И правда. Засранец Бембик, выбравшись из корзины, сидел у моих ног и, глядя в сторону — «Это у них манера такая, как у карманников», — пояснила Инга, — пощипывал мои яйца. Воображал, видимо, что я камень, покрытый мхом, а подо мной есть какое-то питание.
— Бембик все время хочет жрать, — сообщила Инга.
Я прогнал его альпенштоком, и мы продолжили выяснять отношения.
— Значит, — горько сказал я, — ты ебешься с енотом…
— Выражайся приличнее, — возмутилась она, — тем более что это и сексом-то назвать очень трудно.
— А как это, блядь, назвать? — спросил я.
— Это можно обозначить как петтинг, — сказала Инга. — Ну, еще и как фистинг, — добавила она, подумав.
— Ах ты пизда! — сказал я.
— Я плохо тебя ебал?! — спросил я.
— Нет, — сказала она, — и даже часто, но…
— Но тебе не хватает ЧУТКОСТИ, — сказала она.
— Как у енота?! — спросил я.
— Как у енота-КРАБОЕДА! — сказала она.
— Ах ты пизда!!! — сказал я.
— Ты повторяешься! — сказала она.
И была права.
Я и правда повторялся.
После этого моя женушка перешла в наступление.
Я был извещен о том, что трахаю ее недостаточно Чутко и слишком Грубо.
Все это время енот Бембик, сводя меня с ума, шарился по нашей квартире и чесал свои, блядь, енотские яйца о нашу мебель.
Еще, сказала мне Инга, ее стало раздражать мое нежелание искать себе работу и то, что я живу на деньги, которые выделяет ее папаша.

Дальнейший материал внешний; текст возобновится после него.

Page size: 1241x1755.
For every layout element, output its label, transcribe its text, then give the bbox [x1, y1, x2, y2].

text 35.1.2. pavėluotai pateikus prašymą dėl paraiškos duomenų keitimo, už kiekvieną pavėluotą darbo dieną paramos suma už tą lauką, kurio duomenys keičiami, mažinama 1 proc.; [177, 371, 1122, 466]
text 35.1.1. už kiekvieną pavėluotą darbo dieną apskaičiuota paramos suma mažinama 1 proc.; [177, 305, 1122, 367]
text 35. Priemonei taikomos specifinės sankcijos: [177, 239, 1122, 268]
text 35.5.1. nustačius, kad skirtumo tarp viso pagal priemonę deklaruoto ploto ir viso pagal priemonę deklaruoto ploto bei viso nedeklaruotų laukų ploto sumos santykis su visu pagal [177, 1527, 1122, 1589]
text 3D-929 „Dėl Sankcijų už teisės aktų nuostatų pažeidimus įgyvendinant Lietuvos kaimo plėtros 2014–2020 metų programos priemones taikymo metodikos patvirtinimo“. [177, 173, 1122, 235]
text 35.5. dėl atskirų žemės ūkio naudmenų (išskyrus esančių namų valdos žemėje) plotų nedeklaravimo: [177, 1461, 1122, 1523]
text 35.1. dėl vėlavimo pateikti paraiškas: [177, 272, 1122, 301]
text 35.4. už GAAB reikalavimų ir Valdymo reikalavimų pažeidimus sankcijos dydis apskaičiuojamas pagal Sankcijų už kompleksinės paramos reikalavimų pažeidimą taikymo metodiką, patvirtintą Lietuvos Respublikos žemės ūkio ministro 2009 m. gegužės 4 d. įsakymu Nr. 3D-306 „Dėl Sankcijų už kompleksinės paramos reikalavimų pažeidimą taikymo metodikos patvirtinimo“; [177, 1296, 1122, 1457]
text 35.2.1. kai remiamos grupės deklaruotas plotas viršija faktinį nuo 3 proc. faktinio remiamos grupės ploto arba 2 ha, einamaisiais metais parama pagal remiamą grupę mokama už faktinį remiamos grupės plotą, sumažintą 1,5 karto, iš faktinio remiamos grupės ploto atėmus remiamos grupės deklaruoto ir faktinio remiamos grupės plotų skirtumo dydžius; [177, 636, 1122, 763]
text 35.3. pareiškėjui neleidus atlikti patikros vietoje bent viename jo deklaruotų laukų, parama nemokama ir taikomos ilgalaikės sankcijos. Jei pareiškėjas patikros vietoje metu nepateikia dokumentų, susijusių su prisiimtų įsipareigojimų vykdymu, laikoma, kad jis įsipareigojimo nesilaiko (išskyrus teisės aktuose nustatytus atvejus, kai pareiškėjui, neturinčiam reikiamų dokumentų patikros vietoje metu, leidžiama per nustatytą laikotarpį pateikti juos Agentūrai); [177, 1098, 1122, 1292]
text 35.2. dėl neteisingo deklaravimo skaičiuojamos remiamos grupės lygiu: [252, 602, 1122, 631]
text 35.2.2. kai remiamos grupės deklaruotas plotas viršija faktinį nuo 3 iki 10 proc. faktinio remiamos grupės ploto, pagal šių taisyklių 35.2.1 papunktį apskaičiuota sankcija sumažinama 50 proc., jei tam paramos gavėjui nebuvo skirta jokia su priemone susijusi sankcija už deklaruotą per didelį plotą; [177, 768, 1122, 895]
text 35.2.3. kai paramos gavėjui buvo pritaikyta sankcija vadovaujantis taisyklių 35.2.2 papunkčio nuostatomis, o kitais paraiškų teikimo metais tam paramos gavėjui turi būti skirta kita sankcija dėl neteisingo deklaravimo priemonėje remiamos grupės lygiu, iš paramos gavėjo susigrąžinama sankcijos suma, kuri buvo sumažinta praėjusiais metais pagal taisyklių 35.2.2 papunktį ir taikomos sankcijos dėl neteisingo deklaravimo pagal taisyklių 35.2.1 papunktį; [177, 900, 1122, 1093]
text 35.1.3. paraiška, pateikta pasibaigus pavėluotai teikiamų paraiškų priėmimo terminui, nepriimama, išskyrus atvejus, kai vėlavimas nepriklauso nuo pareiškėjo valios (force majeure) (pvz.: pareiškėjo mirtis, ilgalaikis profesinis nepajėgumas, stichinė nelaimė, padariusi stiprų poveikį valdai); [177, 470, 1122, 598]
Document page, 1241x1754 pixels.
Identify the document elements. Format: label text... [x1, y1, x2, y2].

На этой ноте енот Бембик подошел к холодильнику, открыл его (!) и стал вытаскивать оттуда — как раз из моего любимого фруктового отсека — бананы.
А Инга сообщила, что не намерена терпеть меня дальше, если я буду так груб с ней и вербально…
— Что, блядь?! — спросил я.
— В смысле, матерись поменьше! — сказала она.
— Ясно, — сказал я. — То есть я застал свою жену ебущейся с ено…
— Это ПЕТТИНГ! — сказала она.
— Ладно, — сказал я, — я застаю свою жену, которую ебет во время петтинга какой-то, блядь, енот-крабоед, а после всего этого, по итогам матча, проигравшим во всем остаюсь я же!
— Ну, почему же, — сказала она. — У тебя ведь есть я.
— Почему тебе не приходит в голову мысль, — спросил я, — что я сейчас зарублю твоего енота, а потом тебя?
— Тебя посадят, — сказала она. — Если раньше мой папа тебе яйца не отрежет.
— Я вас сварю, — сказал я. — Пока мясо, блядь, в желе не превратится, а кости сожгу. Что на это скажешь? А твоему папаше скажу, что ты сбежала от меня в Гоа. С каким-то пидарасом из племени индусов-крабоедов. Что будет не так уж далеко от истины, не так ли?